その人は、あまり他人に教わったことがないのだというのです。
自分自身で色々研究し、試行錯誤して道を切り開いていったのでしょう。
ちゃんと習ったことと言えば、車の運転ぐらいのものだ、と言います。
教習所で運転を習いながら、「これは楽でいいなぁ」と思ったのだそうです。
確かに、教官に言われた通りのことをしていれば卒業できます。
自分では何も考える必要がない。
楽といえば楽です。
で、「楽でいいけど、こんなことばかりしていたら惚けてしまう」
と感じたというのです。
ところで、私はとても器の小さな人間でして、人から簡単に「教えてくださいよ〜」と言われると、つい嫌な気分になってしまうんです。
他人に「教えて欲しい」と言うからには、既にもう自分の知識や経験では答えが出せないレベルにまできている、ということだろうか?
逆に言えば、そこまで調べて、考えて、試行錯誤した上で、それでもわからないから尋ねているんだろうか・・・と考えてしまうんです。
こんな私って、気難しい性格なんですかね(笑)。
時々、「私も整体に興味があるんですよ、教えて下さいよ」なんて言う人がいます。
中には、「こんど話を聞かせに来て下さい」なんていうことを言っていた人もいます。
そんなもの、自分から習いに来るべきでしょう(笑)
私はホームページでたっぷりと情報を公開していますし、勉強会や個人別の整体もやっているわけです。
それ意外でも、世に中には整体の情報がたくさん出回っています。
まずは、自分で今すぐにでも調べられるんですよね。
本当に興味がある人ならば、既に自分で調べていると思うんですよね。
その上で、「さらに教えて欲しい」と言っているなら、喜んでお教えしたいと思うんです。
だけどそういうことをする事もなく、なかなか読んでいる時間がないとか、読んでも分からないとか、言う人がいるんですね。
ちょっと私には信じられません。
その人がどんなに「私は真剣なんです」と言おうが、「本気なんだけど、本当に忙しくて時間がないんです」と言い訳をしようが。
その人の本気度というのは、言葉よりも行動に表れているものですから。
そもそも、整体を教わるとなると、ホームページや資料に書いてある情報の何十倍、何百倍もの情報量を身につける必要に迫られます。

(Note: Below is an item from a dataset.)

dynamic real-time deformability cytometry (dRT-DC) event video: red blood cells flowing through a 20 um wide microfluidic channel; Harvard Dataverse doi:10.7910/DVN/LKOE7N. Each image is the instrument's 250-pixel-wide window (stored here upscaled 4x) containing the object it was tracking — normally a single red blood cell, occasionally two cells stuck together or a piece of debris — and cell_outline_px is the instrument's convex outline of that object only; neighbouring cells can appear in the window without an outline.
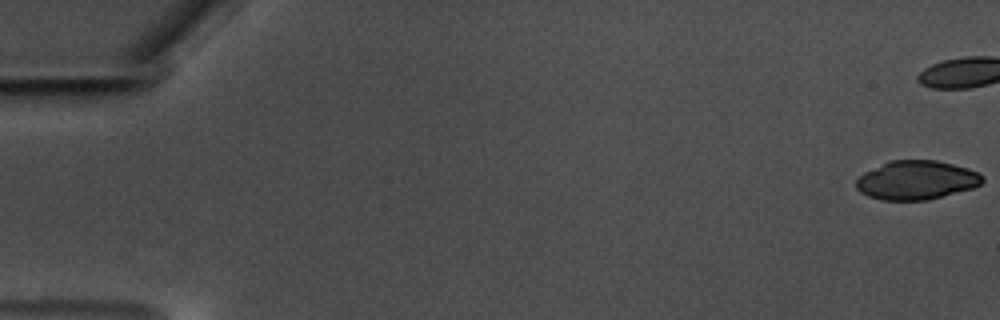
{"species": "common noctule bat (a hibernating species)", "species_latin": "Nyctalus noctula", "temperature_condition": "warm", "stored_images_in_passage": 46, "camera_frame_rate_fps": 3000, "um_per_image_px": 0.085, "animal": {"sex": "male", "body_mass_g": 17.5, "forearm_length_mm": 52.3}, "frame": {"image": 1, "passage_image": 1, "time_ms": 0.0, "image_size_px": [1000, 320], "cell_outline_px": [[984, 180], [980, 184], [972, 188], [928, 200], [880, 200], [868, 196], [860, 192], [856, 188], [856, 180], [864, 172], [892, 160], [936, 160], [952, 164], [976, 172], [984, 176]], "centroid_in_image_um": [77.87, 15.32], "position_along_channel_um": 7.1, "area_um2": 28.38}}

時間がないとか分からないとか言っている人に、教えることなど出来るはずもありません。
しかもその中身というのは、長年にわたる試行錯誤の結晶のようなものです。
「ちょっと教えて」と言われて教えられるものでもなければ、教わったところで理解できるものでもありません。
まぁ、こんな頑固な考え方も、今の時代には合わないのかもしれないですけどね。
近頃は「整体」や「治療院」なども次々『店舗』を増やすチェーン展開が主流になりつつあるそうです。
そのために、技術はもちろんのこと、集客や「予約の取り方」まで完全にマニュアル化して、短期間でスタッフを養成して店舗を任せるのだとか。
そういう人達と「同業者」として扱われることは大変不本意ですが、そう言う私も、昔はマニュアル的指導を受けた経験があります。
だからあまり偉そうなことは言えないのですが、それでも、私の場合は、マニュアル通りでうまくいった経験というのがあまりなくて、逆にその行き詰まりから、長年の試行錯誤が始まって、今に至ります。
そういう意味では、マニュアルの外側に、そして行き詰まりの中に、いつも答えの種があるんだと思っています。
今、マニュアル通りのことを行っている人達にも、もし行き詰まって道を探しているのならば、お教えできることがあるかも知れません。